The deaths include a man in his 70s and a man in his 50s, both of whom were unvaccinated, said Dr. Allison Berry, health officer for Clallam and Jefferson counties. The third death was a woman in her 60s who had received the first dose of a vaccine within two weeks of contracting the disease and was not fully protected, Berry said.
“It’s a loss to our community,” Berry said. “Our health care workers did a really good job on Friday of discussing how painful it is to take care of these folks and to see these people dying and even folks who are younger and healthier than we used to see before.
“When we see younger and healthier people dying, it’s almost universally people who are unvaccinated. I think it’s really important that this can happen to any of us — even if you’re young and healthy — and the best thing we can do to protect ourselves is to get vaccinated.”
Health officials are seeing what they believe is the start of new COVID-19 cases leveling off, but they’re continuing to be at extremely high rates and “we’re not out the woods yet,” Berry said.
Clallam County added 156 new COVID-19 cases on Monday from test results received Saturday and Sunday, while Jefferson County added 16 new cases, according to public health data.
Clallam County’s case rate dropped slightly from 1,213 cases per 100,000 for the two weeks prior as of Friday down to 1,209 cases per 100,000 for the last two weeks as of Monday, public health data said.
Across the state and nation, the most recent COVID-19 surge appears to be leveling off, which is the first step before case rates could see significant decreases, although virus activity is still extremely high, Berry said.
In the state, most of the leveling off is being seen along the Interstate-5 corridor, while eastern parts of the state are still continuing to climb, Berry said.
“We’re certainly not out of the woods, but we’re at least starting to see those case rates level off,” Berry said. “It could be potentially leveling off in Jefferson as well.

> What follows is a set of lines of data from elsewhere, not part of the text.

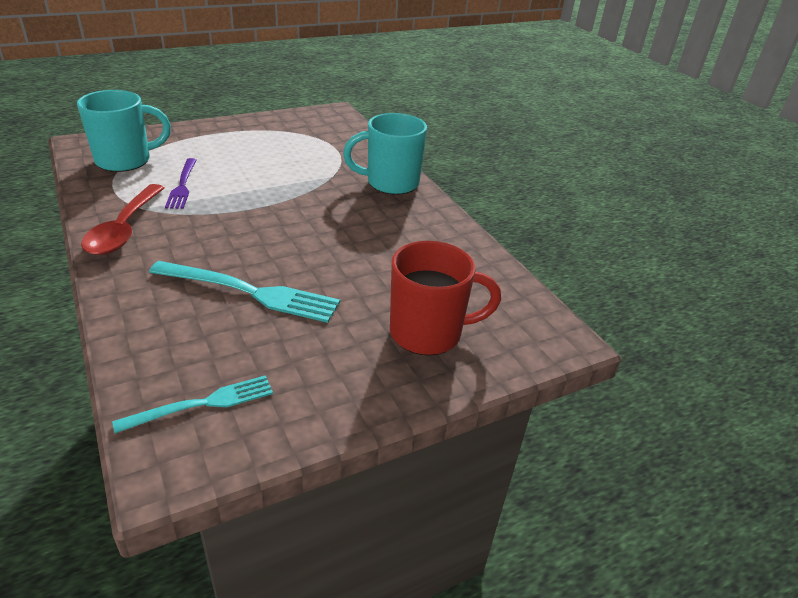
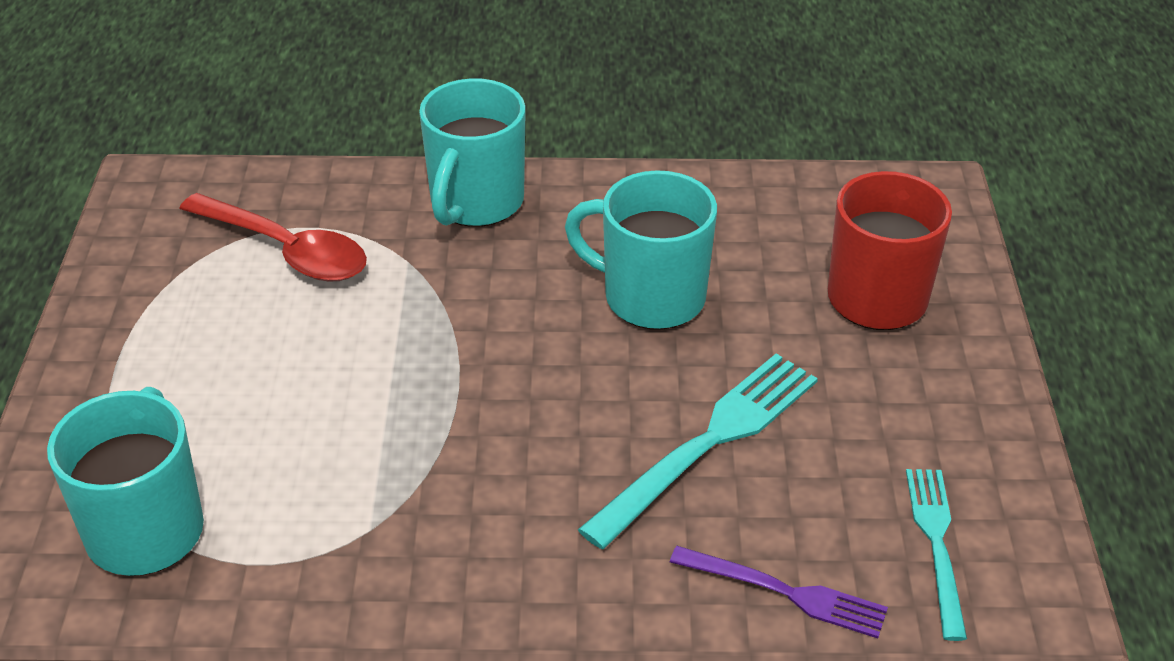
camera: 60 degrees left, 5 degrees up
red spoon [81,184,165,255] -> red spoon moved to [179,193,367,282]
purple fork [165,158,196,209] -> purple fork moved to [670,546,888,638]
none -> turquoise mug [565,170,717,330]

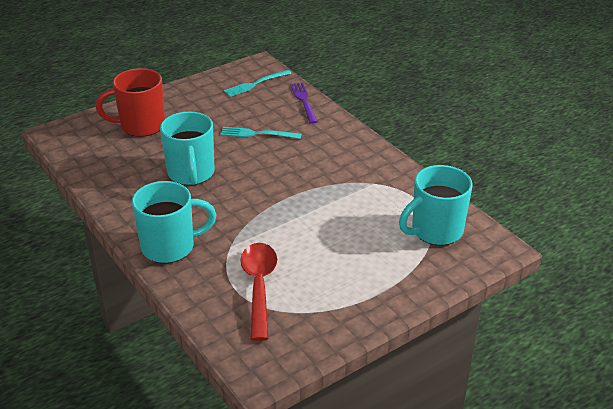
camera: 125 degrees left, 5 degrees down
turquoise fork [578,354,818,549] -> turquoise fork [220,127,301,139], size x0.63

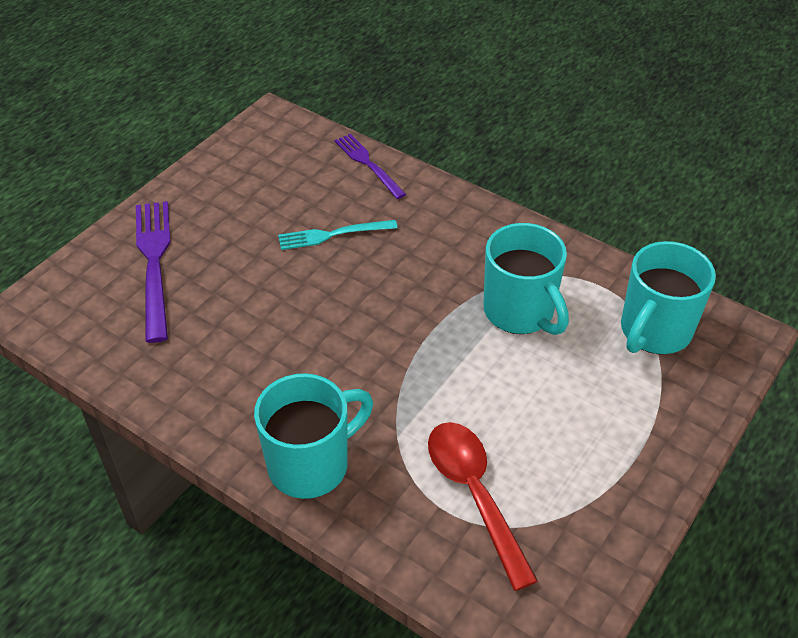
camera: 20 degrees left, 10 degrees up
red mug [96,68,165,137] -> purple fork [136,201,171,343]
turquoise mug [160,112,215,185] -> turquoise mug moved to [483,223,569,335]
turquoise fork [223,70,291,97] -> none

“In both counties, case rates are still incredibly high. There is still a ton of COVID in the community; it’s still very risky out there. But we’re are starting to see some of the good efforts of our community members starting to pay off.
“The first thing we have to do is level those cases off and then we have to drive them down, and the best way to do that is to get vaccinated and to wear a mask,” she said.
The North Olympic Peninsula saw a slight decrease in hospitalizations due to COVID-19 over the weekend, on Monday reporting that four residents were hospitalized at Jefferson Healthcare and 13 at Olympic Medical Center, Berry said.
Clallam County has confirmed a total of 3,581 cases of COVID-19 since the pandemic began. Jefferson County has confirmed a total of 571 cases.
Since the beginning of February in Clallam County, 9.9 percent of new COVID-19 cases have been among fully vaccinated residents, meaning 90.1 percent of cases have been among unvaccinated residents, according to county data.
The majority of new COVID-19 cases on the Peninsula continuing to be among unvaccinated residents, and Berry continues to urge all residents 12 and older to get vaccinated as soon as possible.